We have 200 companies on file looking to tap the Nasdaq and hopefully, if the markets open up as we go through the year, but as you know, it takes two to tango. So we've got the supply. The demand really comes from investors feeling confident underwriting new deals and I think if we can see interest rates kind of top out and we kind of know where that ends up, we see inflation continue to come down and we have a more certain economic under footing, we could actually see activity pickup, particularly in the latter half of the year and then we're hopeful for that. And that will help obviously with '23 growth, but also help with '24.

I think with the index business, it's obviously subject to market beta with our AUM and we were able to withstand a lot of changes in market values last year, but the fourth quarter, you could see had a big impact. So AUM dropped a lot. We didn't have as robust inflows in the fourth quarter to counteract that. But as we go into 2023 released off to a better start, we'll have to see how that evolves and that's an area where we will have market beta through the year. So we'll have to see that growth. But if I were to sum it up though, the areas where we have recurring revenues and we have our SaaS revenues, we feel really good about how we're engaging with clients. We do have some elongated sales cycles across IR and analytics, but generally speaking really strong demand. The trends that we're underwriting, we feel really good about and the investments we're making there and I think the markets will be the markets, but I think we've been able to demonstrate really strong performance across different market cycles.

● **GIVEN ENTRIES**:
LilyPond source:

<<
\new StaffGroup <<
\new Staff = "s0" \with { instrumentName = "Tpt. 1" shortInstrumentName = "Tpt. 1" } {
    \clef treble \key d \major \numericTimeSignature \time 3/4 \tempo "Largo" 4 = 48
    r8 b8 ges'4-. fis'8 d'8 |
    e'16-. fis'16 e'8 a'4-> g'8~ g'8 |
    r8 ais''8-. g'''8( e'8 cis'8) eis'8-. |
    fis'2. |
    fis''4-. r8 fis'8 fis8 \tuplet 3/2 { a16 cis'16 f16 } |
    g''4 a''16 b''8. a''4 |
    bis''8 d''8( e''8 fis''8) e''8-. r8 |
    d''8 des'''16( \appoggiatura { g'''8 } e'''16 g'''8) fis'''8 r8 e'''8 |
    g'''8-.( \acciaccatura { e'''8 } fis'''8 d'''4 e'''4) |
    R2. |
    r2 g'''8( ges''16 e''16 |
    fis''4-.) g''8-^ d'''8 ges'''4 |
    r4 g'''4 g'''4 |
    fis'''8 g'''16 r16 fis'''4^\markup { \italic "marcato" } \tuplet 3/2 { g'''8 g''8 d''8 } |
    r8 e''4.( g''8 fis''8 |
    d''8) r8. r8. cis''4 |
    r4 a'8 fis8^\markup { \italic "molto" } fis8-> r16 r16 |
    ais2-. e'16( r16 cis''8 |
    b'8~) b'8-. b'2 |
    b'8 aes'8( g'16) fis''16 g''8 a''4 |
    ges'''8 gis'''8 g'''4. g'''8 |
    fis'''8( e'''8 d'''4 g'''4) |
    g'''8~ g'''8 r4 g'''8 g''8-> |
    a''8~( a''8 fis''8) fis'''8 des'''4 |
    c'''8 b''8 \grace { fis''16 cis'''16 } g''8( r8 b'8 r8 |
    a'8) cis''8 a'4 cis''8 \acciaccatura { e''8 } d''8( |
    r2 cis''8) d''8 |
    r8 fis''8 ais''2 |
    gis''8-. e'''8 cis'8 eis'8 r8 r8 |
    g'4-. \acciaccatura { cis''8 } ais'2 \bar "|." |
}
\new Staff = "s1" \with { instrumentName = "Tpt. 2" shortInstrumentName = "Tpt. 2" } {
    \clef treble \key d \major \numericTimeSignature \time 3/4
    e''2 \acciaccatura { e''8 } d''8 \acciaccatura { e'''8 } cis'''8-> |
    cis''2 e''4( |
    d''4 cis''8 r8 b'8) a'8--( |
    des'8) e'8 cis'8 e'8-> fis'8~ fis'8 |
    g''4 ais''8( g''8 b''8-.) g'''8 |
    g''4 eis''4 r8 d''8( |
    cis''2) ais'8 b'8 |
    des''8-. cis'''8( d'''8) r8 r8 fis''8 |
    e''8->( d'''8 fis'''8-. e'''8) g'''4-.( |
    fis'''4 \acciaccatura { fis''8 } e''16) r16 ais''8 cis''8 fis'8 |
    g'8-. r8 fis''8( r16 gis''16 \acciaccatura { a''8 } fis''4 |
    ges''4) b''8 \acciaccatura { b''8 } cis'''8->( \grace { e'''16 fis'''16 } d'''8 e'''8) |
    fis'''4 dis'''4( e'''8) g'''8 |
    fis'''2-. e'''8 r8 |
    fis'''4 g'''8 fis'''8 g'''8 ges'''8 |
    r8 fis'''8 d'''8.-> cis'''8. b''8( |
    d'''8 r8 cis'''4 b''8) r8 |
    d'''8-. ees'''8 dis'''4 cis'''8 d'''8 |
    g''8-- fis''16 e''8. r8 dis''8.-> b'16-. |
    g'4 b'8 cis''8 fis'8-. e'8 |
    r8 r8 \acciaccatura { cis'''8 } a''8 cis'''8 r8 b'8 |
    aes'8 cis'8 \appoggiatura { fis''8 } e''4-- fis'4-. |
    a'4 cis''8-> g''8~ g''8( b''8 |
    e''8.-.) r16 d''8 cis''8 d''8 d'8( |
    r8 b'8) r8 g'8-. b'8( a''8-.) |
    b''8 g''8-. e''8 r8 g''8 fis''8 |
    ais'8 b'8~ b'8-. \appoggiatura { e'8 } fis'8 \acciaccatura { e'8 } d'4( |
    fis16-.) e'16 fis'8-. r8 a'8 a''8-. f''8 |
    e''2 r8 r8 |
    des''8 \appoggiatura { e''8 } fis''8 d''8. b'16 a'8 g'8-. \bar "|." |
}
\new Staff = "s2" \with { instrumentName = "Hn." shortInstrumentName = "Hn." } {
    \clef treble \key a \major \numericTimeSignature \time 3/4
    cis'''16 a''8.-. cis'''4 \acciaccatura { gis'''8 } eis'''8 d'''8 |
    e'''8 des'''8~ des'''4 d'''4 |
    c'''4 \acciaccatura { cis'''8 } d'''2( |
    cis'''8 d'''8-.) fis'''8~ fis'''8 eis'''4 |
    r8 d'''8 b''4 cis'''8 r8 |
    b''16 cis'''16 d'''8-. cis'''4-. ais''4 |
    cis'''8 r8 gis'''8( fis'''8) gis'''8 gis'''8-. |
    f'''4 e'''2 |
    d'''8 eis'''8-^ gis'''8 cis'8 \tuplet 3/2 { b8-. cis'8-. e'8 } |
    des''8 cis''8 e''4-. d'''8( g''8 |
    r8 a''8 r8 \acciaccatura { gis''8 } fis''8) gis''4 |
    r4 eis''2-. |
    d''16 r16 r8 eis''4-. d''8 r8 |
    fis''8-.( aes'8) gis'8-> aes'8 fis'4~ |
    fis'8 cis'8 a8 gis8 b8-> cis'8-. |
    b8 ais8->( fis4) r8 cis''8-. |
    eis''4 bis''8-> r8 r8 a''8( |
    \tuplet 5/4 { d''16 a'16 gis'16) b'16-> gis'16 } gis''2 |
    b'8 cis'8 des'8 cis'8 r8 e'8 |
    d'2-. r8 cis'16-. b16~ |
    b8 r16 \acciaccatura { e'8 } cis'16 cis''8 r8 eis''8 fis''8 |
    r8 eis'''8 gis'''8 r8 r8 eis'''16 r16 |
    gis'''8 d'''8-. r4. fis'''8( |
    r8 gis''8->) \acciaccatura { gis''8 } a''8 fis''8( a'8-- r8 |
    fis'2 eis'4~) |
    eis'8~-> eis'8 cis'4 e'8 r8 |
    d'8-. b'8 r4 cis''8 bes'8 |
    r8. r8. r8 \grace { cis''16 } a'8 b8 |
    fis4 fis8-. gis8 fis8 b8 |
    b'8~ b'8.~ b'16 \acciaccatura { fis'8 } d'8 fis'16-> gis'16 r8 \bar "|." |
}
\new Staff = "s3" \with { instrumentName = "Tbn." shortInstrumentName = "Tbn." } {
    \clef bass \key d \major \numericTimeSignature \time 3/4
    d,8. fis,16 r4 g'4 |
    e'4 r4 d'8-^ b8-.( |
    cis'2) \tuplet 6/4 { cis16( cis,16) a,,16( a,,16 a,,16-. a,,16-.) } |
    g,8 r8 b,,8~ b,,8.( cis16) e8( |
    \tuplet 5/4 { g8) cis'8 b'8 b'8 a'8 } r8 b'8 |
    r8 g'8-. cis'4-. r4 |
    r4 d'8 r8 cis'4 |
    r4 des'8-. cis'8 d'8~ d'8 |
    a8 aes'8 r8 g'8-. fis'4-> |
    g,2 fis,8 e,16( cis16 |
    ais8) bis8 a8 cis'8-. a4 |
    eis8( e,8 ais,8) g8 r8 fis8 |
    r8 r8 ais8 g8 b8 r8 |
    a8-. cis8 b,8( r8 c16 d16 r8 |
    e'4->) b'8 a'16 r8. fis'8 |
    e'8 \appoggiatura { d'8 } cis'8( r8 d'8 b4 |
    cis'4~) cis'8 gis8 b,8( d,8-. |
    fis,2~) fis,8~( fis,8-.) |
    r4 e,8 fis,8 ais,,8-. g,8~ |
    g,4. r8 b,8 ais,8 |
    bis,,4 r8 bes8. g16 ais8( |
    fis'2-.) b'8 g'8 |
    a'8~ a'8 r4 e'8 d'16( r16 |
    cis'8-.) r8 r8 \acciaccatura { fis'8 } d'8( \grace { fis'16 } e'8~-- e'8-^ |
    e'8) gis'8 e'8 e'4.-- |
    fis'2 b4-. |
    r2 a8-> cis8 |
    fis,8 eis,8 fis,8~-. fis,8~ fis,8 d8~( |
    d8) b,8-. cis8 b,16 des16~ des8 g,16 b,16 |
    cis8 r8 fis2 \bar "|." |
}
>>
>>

● **REQUESTS**:
1) Pick out every line of the rows that contains the string "major" and copy each one.
2) Carry on the remarks about Nasdaq's listings and index business from where they stop.

● **ANSWERS**:
1)
    \clef treble \key d \major \numericTimeSignature \time 3/4 \tempo "Largo" 4 = 48
    \clef treble \key d \major \numericTimeSignature \time 3/4
    \clef treble \key a \major \numericTimeSignature \time 3/4
    \clef bass \key d \major \numericTimeSignature \time 3/4

2)
Lastly, you asked a question about Reg NMS and the fees and volumes, it's really early, Rich. It's an initial proposal from the SEC. There'll be rounds of comments, there will be probably revisions and the proposals. And so it will be several years before we kind of see the impact of that, but you're doing the same calculus that we're trying to do, which is we see more opportunity to bring more retail volume onto let venues and that's obviously going to benefit us, but we also see a change in the tick sizes and the relevant access fees and that's where we have to kind of look at that kind of what I'll call the different dynamics settles or result in. And so we actually kind of net, net are generally positive on what the SEC's proposed, but we obviously want to make sure we're calibrating the tick sizes and the accesses appropriately for what they're trying to achieve there.


Thank you. And I show we have our next question from the line of Michael Cyprys from Morgan Stanley. Please go ahead.

Michael Cyprys
Analyst at Morgan Stanley

Hey. Good morning. Thanks for taking the question. I wanted to dig in a little bit on Verafin. I was hoping you can update us on how the sales environment and pipeline is evolving. And you mentioned some proof of concepts that are undergoing right now. I was hoping maybe you can elaborate on how many you have with Tier 1 banks. And historically, what's been the time to conversion with those historical clients signing over to becoming paying customers? Thank you.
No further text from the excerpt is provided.